The present invention relates generally to wireless communications and more particularly to reducing data loss during cell handoffs.
Because users of cellular telephones often travel while carrying on communications sessions, cellular radio systems support handoffs of ongoing sessions between cells. This allows a cellular phone user to start a session in one cell and continue the same session while traveling through any number of other cells. During transitions between cells, some of the information associated with a communications session may be lost. Because cellular systems handle primarily voice communications, these small gaps of information have not been perceived as a significant problem, since small losses may be imperceptible to the participants in a voice communications session. However, in data communications, small losses of information during transitions between cells may adversely impact data communications and reduce data throughput. Moreover, in an attempt to increase data throughput for data communications sessions, some wireless communication protocols sacrifice some of the control channels to make room for session data. However, this decrease in control aggravates problems of data loss associated with transitioning between cells.

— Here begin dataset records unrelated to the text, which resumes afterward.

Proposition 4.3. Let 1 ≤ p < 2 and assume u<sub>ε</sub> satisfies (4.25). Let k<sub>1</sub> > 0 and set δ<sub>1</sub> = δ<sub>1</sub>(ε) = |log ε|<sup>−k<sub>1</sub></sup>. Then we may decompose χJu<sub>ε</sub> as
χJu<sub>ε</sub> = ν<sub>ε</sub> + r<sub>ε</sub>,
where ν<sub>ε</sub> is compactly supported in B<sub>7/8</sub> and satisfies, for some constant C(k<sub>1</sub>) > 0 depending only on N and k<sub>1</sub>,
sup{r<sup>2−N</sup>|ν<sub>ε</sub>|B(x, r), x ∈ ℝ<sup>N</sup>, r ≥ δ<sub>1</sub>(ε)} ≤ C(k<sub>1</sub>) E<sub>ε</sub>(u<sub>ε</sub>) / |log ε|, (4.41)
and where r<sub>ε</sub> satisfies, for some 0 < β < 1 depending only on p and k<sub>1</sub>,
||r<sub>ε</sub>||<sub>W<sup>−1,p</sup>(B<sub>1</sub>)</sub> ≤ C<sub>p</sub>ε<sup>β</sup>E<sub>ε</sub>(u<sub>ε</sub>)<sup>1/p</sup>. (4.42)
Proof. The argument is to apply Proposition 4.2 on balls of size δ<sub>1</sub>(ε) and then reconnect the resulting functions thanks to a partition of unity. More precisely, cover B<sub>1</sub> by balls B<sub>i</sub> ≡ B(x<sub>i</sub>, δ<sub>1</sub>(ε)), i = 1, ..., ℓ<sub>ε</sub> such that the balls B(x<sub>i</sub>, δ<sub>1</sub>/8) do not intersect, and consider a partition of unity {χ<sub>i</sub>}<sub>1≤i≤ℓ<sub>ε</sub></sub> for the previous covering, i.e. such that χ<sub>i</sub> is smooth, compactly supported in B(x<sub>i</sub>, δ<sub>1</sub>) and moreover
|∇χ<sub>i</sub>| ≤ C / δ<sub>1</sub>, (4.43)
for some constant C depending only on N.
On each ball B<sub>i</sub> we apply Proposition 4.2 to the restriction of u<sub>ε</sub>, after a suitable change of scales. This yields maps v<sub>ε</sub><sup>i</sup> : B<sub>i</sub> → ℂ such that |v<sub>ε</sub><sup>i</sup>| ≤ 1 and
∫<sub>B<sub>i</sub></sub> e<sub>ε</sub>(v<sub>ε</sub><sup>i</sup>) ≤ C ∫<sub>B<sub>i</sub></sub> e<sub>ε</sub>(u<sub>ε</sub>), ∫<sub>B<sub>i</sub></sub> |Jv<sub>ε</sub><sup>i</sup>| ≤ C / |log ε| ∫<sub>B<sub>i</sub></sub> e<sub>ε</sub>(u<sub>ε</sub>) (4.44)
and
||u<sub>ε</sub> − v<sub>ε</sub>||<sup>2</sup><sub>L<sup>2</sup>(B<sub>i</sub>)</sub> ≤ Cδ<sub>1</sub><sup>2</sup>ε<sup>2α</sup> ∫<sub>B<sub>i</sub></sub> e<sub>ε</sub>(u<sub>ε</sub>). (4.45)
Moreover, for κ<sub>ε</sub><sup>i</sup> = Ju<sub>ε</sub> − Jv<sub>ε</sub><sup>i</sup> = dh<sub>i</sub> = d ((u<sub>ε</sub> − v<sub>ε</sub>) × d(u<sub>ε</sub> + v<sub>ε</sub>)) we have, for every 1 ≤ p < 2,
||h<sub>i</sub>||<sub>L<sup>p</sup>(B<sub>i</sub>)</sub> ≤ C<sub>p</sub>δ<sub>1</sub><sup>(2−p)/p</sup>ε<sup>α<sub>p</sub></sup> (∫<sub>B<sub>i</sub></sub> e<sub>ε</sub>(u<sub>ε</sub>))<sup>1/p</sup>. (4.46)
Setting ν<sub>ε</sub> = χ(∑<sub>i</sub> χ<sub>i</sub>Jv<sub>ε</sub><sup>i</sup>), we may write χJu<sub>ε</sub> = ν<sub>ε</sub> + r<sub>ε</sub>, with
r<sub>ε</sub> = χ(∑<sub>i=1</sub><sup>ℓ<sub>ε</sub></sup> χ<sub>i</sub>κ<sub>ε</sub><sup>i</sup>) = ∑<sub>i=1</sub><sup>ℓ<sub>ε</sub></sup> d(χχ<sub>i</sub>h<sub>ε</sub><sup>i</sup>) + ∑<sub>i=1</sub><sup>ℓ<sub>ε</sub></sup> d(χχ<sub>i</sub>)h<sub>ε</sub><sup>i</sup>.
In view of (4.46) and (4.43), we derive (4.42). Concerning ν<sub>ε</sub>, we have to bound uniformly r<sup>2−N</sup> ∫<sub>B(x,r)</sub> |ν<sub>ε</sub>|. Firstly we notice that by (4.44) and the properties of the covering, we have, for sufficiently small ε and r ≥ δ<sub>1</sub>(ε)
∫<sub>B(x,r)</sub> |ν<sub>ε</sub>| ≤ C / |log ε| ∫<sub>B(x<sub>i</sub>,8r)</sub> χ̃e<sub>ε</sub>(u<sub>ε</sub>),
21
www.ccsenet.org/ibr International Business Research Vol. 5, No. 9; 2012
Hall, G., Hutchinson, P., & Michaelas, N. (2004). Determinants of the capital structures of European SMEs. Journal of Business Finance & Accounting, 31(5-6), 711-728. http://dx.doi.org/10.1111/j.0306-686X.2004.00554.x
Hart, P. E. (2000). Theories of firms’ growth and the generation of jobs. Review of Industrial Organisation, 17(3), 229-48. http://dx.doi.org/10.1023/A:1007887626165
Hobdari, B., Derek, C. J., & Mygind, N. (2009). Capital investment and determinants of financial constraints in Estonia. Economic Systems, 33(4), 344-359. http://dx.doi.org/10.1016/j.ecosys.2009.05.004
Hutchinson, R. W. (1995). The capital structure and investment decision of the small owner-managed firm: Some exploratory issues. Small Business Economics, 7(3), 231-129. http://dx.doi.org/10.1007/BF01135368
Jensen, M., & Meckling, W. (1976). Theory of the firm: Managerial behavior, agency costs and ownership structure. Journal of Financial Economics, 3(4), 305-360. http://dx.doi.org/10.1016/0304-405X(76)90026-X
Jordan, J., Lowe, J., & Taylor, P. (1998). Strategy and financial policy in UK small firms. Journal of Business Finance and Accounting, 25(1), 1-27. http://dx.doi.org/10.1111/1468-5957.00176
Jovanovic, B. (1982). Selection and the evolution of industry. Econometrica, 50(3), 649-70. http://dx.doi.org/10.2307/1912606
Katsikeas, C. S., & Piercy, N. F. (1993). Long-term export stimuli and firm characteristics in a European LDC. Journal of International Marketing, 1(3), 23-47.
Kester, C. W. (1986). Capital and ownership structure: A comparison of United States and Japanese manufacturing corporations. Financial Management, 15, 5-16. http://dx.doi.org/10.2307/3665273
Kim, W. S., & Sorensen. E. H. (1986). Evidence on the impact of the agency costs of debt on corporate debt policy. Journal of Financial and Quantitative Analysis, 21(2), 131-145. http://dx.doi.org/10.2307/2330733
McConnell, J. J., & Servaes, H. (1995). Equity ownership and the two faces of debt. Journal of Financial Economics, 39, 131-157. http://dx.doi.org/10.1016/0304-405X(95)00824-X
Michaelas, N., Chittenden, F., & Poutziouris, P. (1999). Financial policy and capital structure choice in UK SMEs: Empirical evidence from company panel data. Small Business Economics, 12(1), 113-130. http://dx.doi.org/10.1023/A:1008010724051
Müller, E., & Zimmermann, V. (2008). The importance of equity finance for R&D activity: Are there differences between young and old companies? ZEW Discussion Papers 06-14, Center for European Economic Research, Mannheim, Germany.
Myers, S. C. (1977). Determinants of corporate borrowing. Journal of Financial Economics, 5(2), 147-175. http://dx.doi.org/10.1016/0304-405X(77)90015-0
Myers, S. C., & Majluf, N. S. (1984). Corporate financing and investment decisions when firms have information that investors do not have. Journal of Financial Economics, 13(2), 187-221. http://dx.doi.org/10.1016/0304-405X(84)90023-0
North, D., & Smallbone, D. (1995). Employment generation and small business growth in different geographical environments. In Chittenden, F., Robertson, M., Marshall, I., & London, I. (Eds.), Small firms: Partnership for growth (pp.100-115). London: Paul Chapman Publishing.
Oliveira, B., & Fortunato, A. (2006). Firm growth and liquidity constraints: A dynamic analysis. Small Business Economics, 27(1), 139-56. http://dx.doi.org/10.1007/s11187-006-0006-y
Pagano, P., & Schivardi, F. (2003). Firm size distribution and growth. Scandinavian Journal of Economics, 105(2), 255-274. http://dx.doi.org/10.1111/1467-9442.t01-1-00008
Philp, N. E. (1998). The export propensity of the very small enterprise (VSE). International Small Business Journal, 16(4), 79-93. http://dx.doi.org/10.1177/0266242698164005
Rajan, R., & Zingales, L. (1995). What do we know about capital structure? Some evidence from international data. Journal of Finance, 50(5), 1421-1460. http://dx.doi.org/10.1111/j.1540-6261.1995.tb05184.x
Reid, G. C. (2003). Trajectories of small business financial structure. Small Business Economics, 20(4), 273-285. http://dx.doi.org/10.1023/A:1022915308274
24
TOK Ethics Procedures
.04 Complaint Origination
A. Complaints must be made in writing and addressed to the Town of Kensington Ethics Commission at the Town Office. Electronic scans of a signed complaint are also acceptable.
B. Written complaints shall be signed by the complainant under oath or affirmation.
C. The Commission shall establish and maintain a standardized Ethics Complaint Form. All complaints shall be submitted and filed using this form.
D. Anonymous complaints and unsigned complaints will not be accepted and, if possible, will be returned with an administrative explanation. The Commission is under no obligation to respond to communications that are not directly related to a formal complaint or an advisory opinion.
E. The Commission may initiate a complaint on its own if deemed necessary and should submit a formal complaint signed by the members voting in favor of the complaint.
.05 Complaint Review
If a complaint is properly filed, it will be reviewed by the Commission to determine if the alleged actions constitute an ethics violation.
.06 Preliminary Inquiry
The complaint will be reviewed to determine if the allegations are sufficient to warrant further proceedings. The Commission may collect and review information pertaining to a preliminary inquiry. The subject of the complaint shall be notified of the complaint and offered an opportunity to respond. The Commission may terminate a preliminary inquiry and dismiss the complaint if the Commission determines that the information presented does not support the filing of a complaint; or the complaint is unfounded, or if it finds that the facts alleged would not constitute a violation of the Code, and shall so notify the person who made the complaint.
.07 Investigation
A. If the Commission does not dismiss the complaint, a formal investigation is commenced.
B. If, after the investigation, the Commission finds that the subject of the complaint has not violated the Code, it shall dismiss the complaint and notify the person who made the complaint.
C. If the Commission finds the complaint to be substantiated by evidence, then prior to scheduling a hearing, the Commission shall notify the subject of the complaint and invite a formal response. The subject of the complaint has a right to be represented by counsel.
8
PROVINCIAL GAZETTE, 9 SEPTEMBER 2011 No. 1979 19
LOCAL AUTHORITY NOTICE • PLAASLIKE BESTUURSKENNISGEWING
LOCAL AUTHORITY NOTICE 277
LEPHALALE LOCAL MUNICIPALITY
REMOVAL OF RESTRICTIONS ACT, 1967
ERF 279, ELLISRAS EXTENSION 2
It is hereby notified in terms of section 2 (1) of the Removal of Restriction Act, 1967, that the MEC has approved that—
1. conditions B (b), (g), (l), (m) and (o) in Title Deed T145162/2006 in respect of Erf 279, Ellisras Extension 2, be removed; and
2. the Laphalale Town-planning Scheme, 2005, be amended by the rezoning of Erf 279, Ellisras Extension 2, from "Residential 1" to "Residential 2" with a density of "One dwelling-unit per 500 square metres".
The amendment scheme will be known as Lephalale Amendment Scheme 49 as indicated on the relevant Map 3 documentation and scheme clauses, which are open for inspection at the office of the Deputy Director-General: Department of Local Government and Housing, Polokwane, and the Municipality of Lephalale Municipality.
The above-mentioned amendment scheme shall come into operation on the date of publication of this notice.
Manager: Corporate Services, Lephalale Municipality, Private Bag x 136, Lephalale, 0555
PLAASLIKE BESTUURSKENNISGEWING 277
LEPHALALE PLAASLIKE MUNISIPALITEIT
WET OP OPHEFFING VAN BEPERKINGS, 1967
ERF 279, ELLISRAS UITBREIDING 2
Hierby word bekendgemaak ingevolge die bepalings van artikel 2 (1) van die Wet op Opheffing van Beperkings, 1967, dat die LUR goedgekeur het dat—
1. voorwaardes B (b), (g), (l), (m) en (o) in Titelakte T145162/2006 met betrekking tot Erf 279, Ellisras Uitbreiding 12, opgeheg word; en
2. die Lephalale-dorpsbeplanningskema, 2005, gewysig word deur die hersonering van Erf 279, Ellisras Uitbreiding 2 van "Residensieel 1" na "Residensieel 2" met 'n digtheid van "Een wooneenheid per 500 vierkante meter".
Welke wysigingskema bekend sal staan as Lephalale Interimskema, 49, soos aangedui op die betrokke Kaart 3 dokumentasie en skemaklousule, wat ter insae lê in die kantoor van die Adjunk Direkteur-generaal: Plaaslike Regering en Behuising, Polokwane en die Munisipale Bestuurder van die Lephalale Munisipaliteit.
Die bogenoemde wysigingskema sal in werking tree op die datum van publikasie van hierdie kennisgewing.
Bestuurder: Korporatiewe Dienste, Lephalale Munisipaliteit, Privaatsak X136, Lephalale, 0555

In accordance with the present invention, techniques for reducing data loss during handoffs are provided which substantially eliminate or reduce disadvantages and problems associated with previous techniques. In a particular embodiment, the present invention satisfies a need for a communications control technique that, upon detecting an imminent handoff, reduces the window size of transmissions to reduce or eliminate packet loss during the handoff.
According to one embodiment of the present invention, a method for reducing data loss in wireless communications communicates data associated with a communications session between a mobile unit and a first base station. The method communicates the data using first transmission parameters that include a first window size. The method determines an imminent transmission of the communications session from the first base station to a second base station and, in response to determining the imminent transition, communicates data between the mobile unit and the first base station using second transmission parameters. The second transmission parameters include a second window size smaller than the first window size to reduce data loss during the transition from the first base station to the second base station.
In accordance with another embodiment of the present invention, a mobile unit includes an interface that transmits data associated with a communications session. The interface transmits the data using first transmission parameters that include a first window size. The mobile unit also includes a controller that determines an imminent transmission of the communications session from the first base station to a second base station and, in response to determining the imminent transmission, requests second transmission parameters for transmissions to the first base station. The second transmission parameters include a second window size smaller than the first window size to reduce data loss during the transition from the first base station to the second base station.
The invention provides a number of technical advantages. Using these techniques, communications systems can reduce or eliminate packet loss during handoffs. By modifying transmission parameters, such as a window size and code book, systems may limit the amount of data that can be lost during a handoff. For example, by reducing a transmission window size before a handoff between base transceiver stations, the system reduces the maximum number of packets that can be lost before the loss is detected. Therefore, the system can reduce or eliminate communications delays resulting from detection and retransmission of packets lost during handoffs.
Reducing packet loss during handoffs also provides other advantages. For example, reducing losses due to an unreliable medium (wireless communications) prevents packet communications protocols from interpreting those losses as congestion. That is, some protocols, such as transmission control protocol (TCP), are based on an assumption that the underlying media for communications are relatively reliable. Therefore, in these protocols, packet losses are attributed to congestion, which may cause these protocols to reduce throughput. In addition, reducing packet loss during handoffs allows wireless communications systems to more readily facilitate xe2x80x9cconnectionlessxe2x80x9d services, such as user datagram protocol (UDP) that rely on an underlying reliability of the media used for communications.